# Task goal
Edit the records from their beginning through the line containing "90年代のゴムバンド Swatch、織り糸に", inclusive, replacing "雨の日" with "晴れの日" and leaving everything else unchanged. Return only those lines, without the pictures.
--
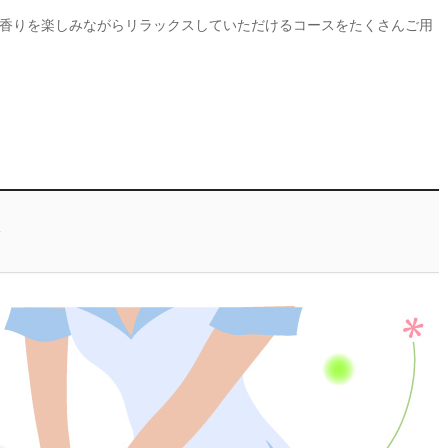
香りを楽しみながらリラックスしていただけるコースをたくさんご用
ジ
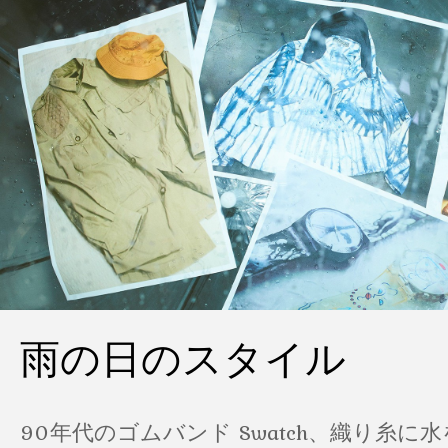
雨の日のスタイル
90年代のゴムバンド Swatch、織り糸に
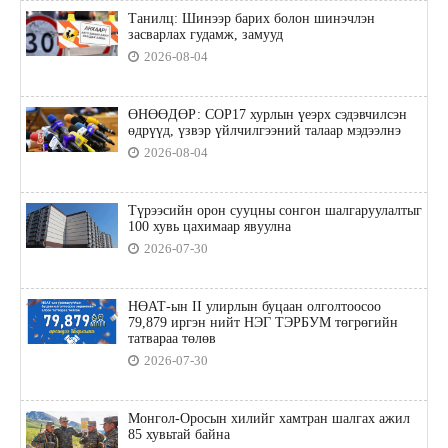
Танилц: Шинээр барих болон шинэчлэн
засварлах гудамж, замууд
2026-08-04
ӨНӨӨДӨР: COP17 хурлын үеэрх сэдэвчилсэн
өдрүүд, үзвэр үйлчилгээний талаар мэдээлнэ
2026-08-04
Түрээсийн орон сууцны сонгон шалгаруулалтыг
100 хувь цахимаар явуулна
2026-07-30
НӨАТ-ын II улирлын буцаан олголтоосоо
79,879 иргэн нийт НЭГ ТЭРБУМ төгрөгийн
татвараа төлөв
2026-07-30
Монгол-Оросын хилийг хамтран шалгах ажил
85 хувьтай байна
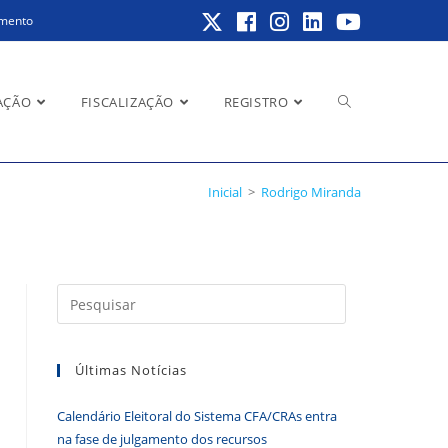
amento
Alternar
AÇÃO
FISCALIZAÇÃO
REGISTRO
Inicial
>
Rodrigo Miranda
pesquisa
Pressione
do
a
tecla
Últimas Notícias
“Esc”
para
site
Calendário Eleitoral do Sistema CFA/CRAs entra
fechar
na fase de julgamento dos recursos
o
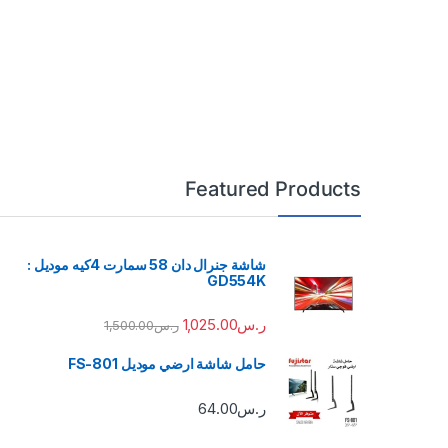
Featured Products
شاشة جنرال دان 58 سمارت 4كيه موديل :
GD554K
ر.س
1,025.00
ر.س
1,500.00
حامل شاشة ارضي موديل FS-801
ر.س
64.00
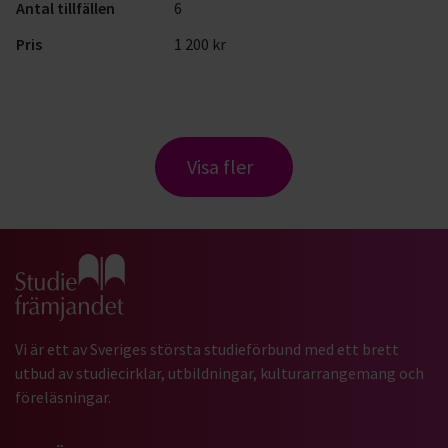
Antal tillfällen
6
Pris
1 200 kr
Visa fler
Gå till studiefrämjandets startsida
Vi är ett av Sveriges största studieförbund med ett brett
utbud av studiecirklar, utbildningar, kulturarrangemang och
föreläsningar.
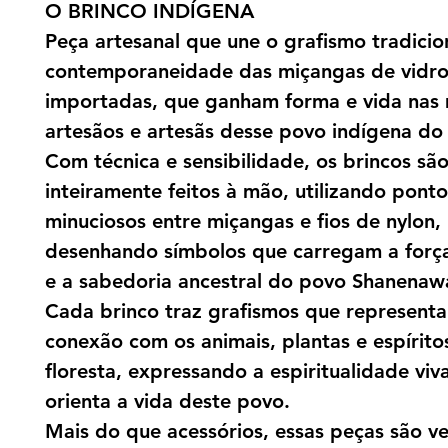
O BRINCO INDÍGENA
Peça artesanal que une o grafismo tradicio
contemporaneidade das miçangas de vidr
importadas, que ganham forma e vida nas
artesãos e artesãs desse povo indígena do
Com técnica e sensibilidade, os brincos sã
inteiramente feitos à mão, utilizando ponto
minuciosos entre miçangas e fios de nylon,
desenhando símbolos que carregam a força 
e a sabedoria ancestral do povo Shanenaw
Cada brinco traz grafismos que represent
conexão com os animais, plantas e espírito
floresta, expressando a espiritualidade viv
orienta a vida deste povo.
Mais do que acessórios, essas peças são v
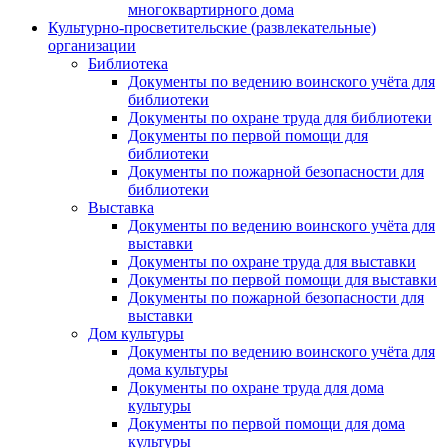
многоквартирного дома
Культурно-просветительские (развлекательные)
организации
Библиотека
Документы по ведению воинского учёта для
библиотеки
Документы по охране труда для библиотеки
Документы по первой помощи для
библиотеки
Документы по пожарной безопасности для
библиотеки
Выставка
Документы по ведению воинского учёта для
выставки
Документы по охране труда для выставки
Документы по первой помощи для выставки
Документы по пожарной безопасности для
выставки
Дом культуры
Документы по ведению воинского учёта для
дома культуры
Документы по охране труда для дома
культуры
Документы по первой помощи для дома
культуры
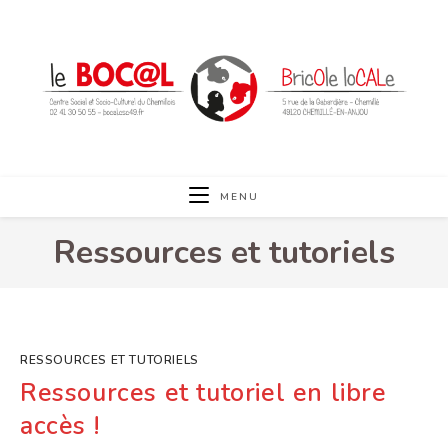
Skip
to
content
MENU
Ressources et tutoriels
RESSOURCES ET TUTORIELS
Ressources et tutoriel en libre
accès !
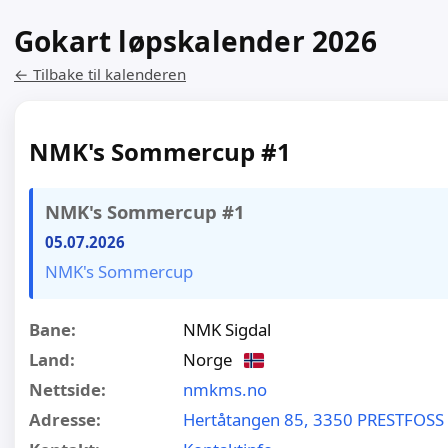
Gokart løpskalender 2026
← Tilbake til kalenderen
NMK's Sommercup #1
NMK's Sommercup #1
05.07.2026
NMK's Sommercup
Bane:
NMK Sigdal
Land:
Norge
Nettside:
nmkms.no
Adresse:
Hertåtangen 85, 3350 PRESTFOSS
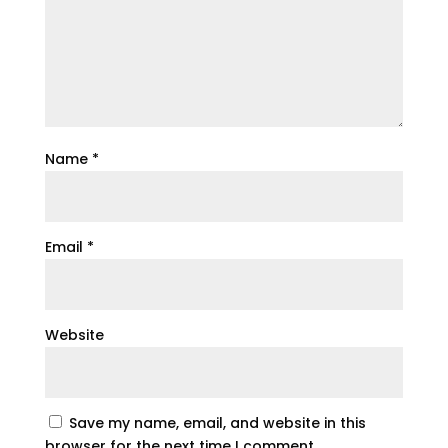
Name
*
Email
*
Website
Save my name, email, and website in this
browser for the next time I comment.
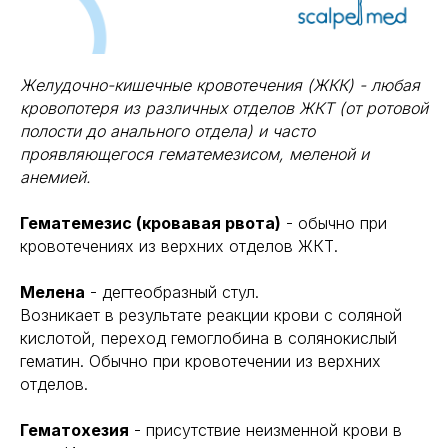
Желудочно-кишечные кровотечения (ЖКК) - любая
кровопотеря из различных отделов ЖКТ (от ротовой
полости до анального отдела) и часто
проявляющегося гематемезисом, меленой и
анемией.
Гематемезис (кровавая рвота)
- обычно при
кровотечениях из верхних отделов ЖКТ.
Мелена
- дегтеобразный стул.
Возникает в результате реакции крови с соляной
кислотой, переход гемоглобина в солянокислый
гематин. Обычно при кровотечении из верхних
отделов.
Гематохезия
- присутствие неизменной крови в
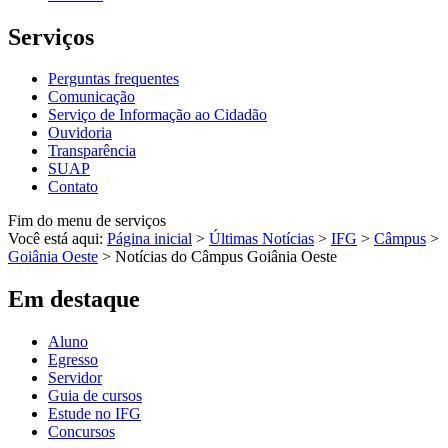
Serviços
Perguntas frequentes
Comunicação
Serviço de Informação ao Cidadão
Ouvidoria
Transparência
SUAP
Contato
Fim do menu de serviços
Você está aqui:
Página inicial
>
Últimas Notícias
>
IFG
>
Câmpus
>
Goiânia Oeste
>
Notícias do Câmpus Goiânia Oeste
Em destaque
Aluno
Egresso
Servidor
Guia de cursos
Estude no IFG
Concursos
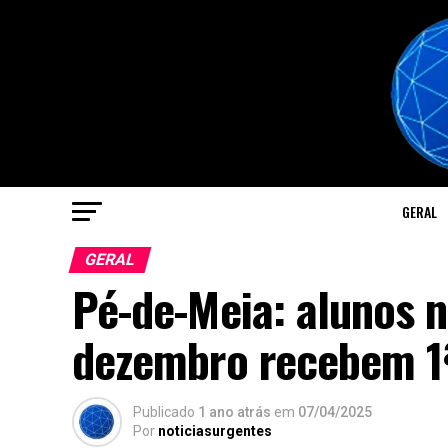
GERAL
GERAL
Pé-de-Meia: alunos 
dezembro recebem 1
Publicado
1 ano atrás
em
07/04/2025
Por
noticiasurgentes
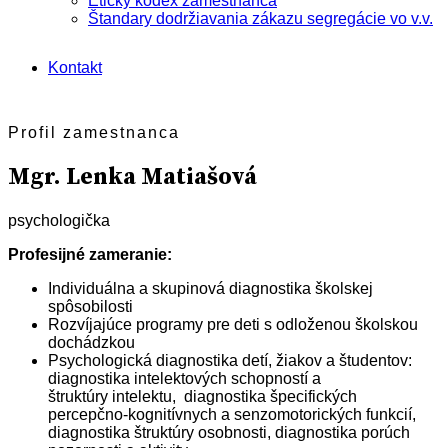
Etický kódex zamestnanca
Štandary dodržiavania zákazu segregácie vo v.v.
Kontakt
Profil zamestnanca
Mgr. Lenka Matiašová
psychologička
Profesijné zameranie:
Individuálna a skupinová diagnostika školskej
spôsobilosti
Rozvíjajúce programy pre deti s odloženou školskou
dochádzkou
Psychologická diagnostika detí, žiakov a študentov:
diagnostika intelektových schopností a
štruktúry intelektu, diagnostika špecifických
percepčno-kognitívnych a senzomotorických funkcií,
diagnostika štruktúry osobnosti, diagnostika porúch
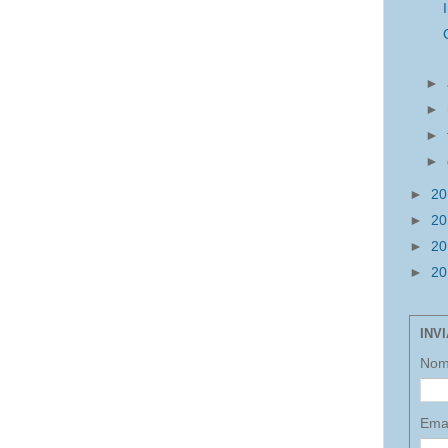
►
►
►
►
►
2
►
2
►
2
►
2
INV
No
Ema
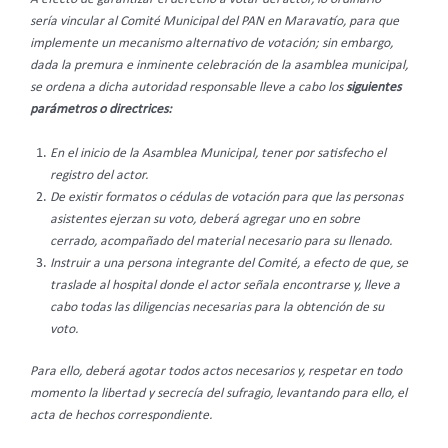
sería vincular al Comité Municipal del PAN en Maravatío, para que
implemente un mecanismo alternativo de votación; sin embargo,
dada la premura e inminente celebración de la asamblea municipal,
se ordena a dicha autoridad responsable lleve a cabo los
siguientes
parámetros o directrices:
En el inicio de la Asamblea Municipal, tener por satisfecho el
registro del actor.
De existir formatos o cédulas de votación para que las personas
asistentes ejerzan su voto, deberá agregar uno en sobre
cerrado, acompañado del material necesario para su llenado.
Instruir a una persona integrante del Comité, a efecto de que, se
traslade al hospital donde el actor señala encontrarse y, lleve a
cabo todas las diligencias necesarias para la obtención de su
voto.
Para ello, deberá agotar todos actos necesarios y, respetar en todo
momento la libertad y secrecía del sufragio, levantando para ello, el
acta de hechos correspondiente.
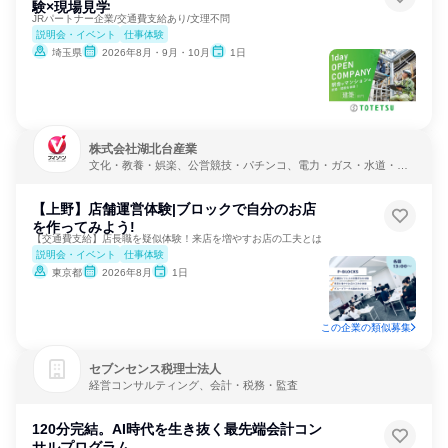
験×現場見学
JRパートナー企業/交通費支給あり/文理不問
説明会・イベント
仕事体験
埼玉県
2026年8月・9月・10月
1日
株式会社湖北台産業
文化・教養・娯楽、公営競技・パチンコ、電力・ガス・水道・エ
ネルギー
【上野】店舗運営体験|ブロックで自分のお店
を作ってみよう!
【交通費支給】店長職を疑似体験！来店を増やすお店の工夫とは
説明会・イベント
仕事体験
東京都
2026年8月
1日
この企業の類似募集
セブンセンス税理士法人
経営コンサルティング、会計・税務・監査
120分完結。AI時代を生き抜く最先端会計コン
サルプログラム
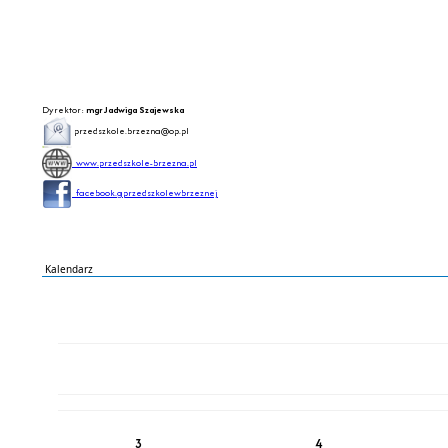
Dyrektor:
mgr Jadwiga Szajewska
przedszkole.brzezna@op.pl
www.p
rzedszkole-brzezna.pl
facebook.gprzedszkolewbrzeznej
Kalendarz
PN
WT
ŚR
CZ
PI
SO
NI
3
4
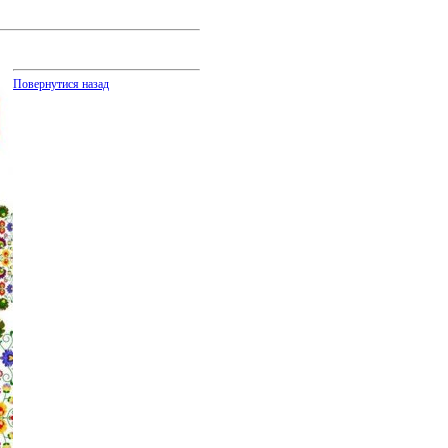
Повернутися назад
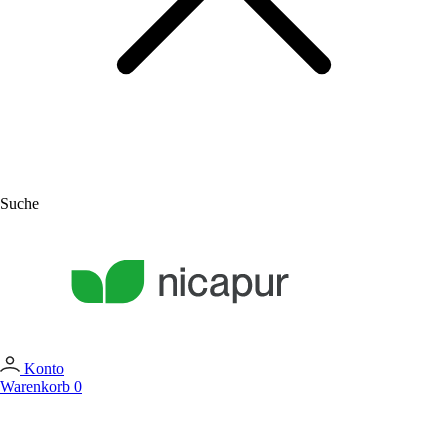
Suche
Konto
Warenkorb
0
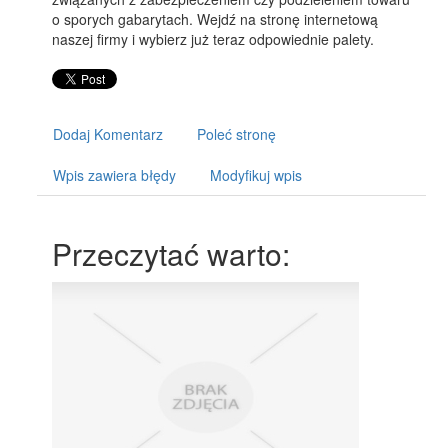
o sporych gabarytach. Wejdź na stronę internetową
naszej firmy i wybierz już teraz odpowiednie palety.
Dodaj Komentarz
Poleć stronę
Wpis zawiera błędy
Modyfikuj wpis
Przeczytać warto:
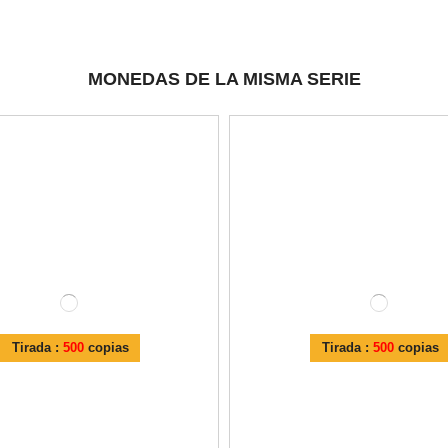
MONEDAS DE LA MISMA SERIE
Tirada :
500
copias
Tirada :
500
copias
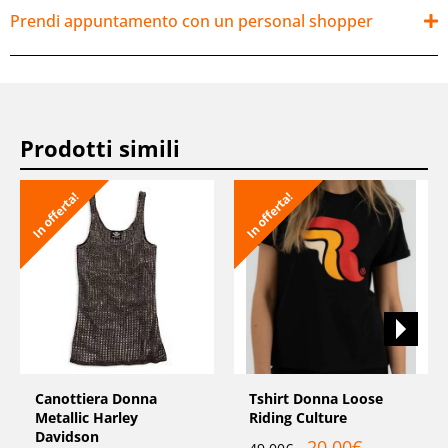
Prendi appuntamento con un personal shopper
Prodotti simili
In offerta!
In offerta!
Canottiera Donna
Tshirt Donna Loose
Metallic Harley
Riding Culture
Davidson
20,00
€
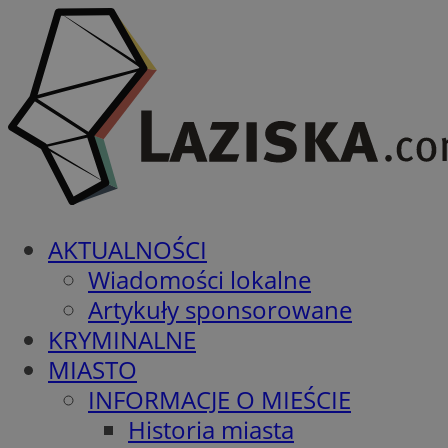
AKTUALNOŚCI
Wiadomości lokalne
Artykuły sponsorowane
KRYMINALNE
MIASTO
INFORMACJE O MIEŚCIE
Historia miasta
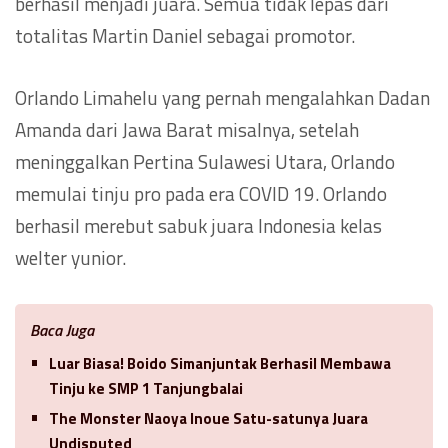
berhasil menjadi juara. Semua tidak lepas dari
totalitas Martin Daniel sebagai promotor.
Orlando Limahelu yang pernah mengalahkan Dadan
Amanda dari Jawa Barat misalnya, setelah
meninggalkan Pertina Sulawesi Utara, Orlando
memulai tinju pro pada era COVID 19. Orlando
berhasil merebut sabuk juara Indonesia kelas
welter yunior.
Baca Juga
Luar Biasa! Boido Simanjuntak Berhasil Membawa
Tinju ke SMP 1 Tanjungbalai
The Monster Naoya Inoue Satu-satunya Juara
Undisputed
--
# Solution for this exercise
香りを楽しみながらリラックスしていただけるコースをたくさんご用
ジ
晴れの日のスタイル
90年代のゴムバンド Swatch、織り糸に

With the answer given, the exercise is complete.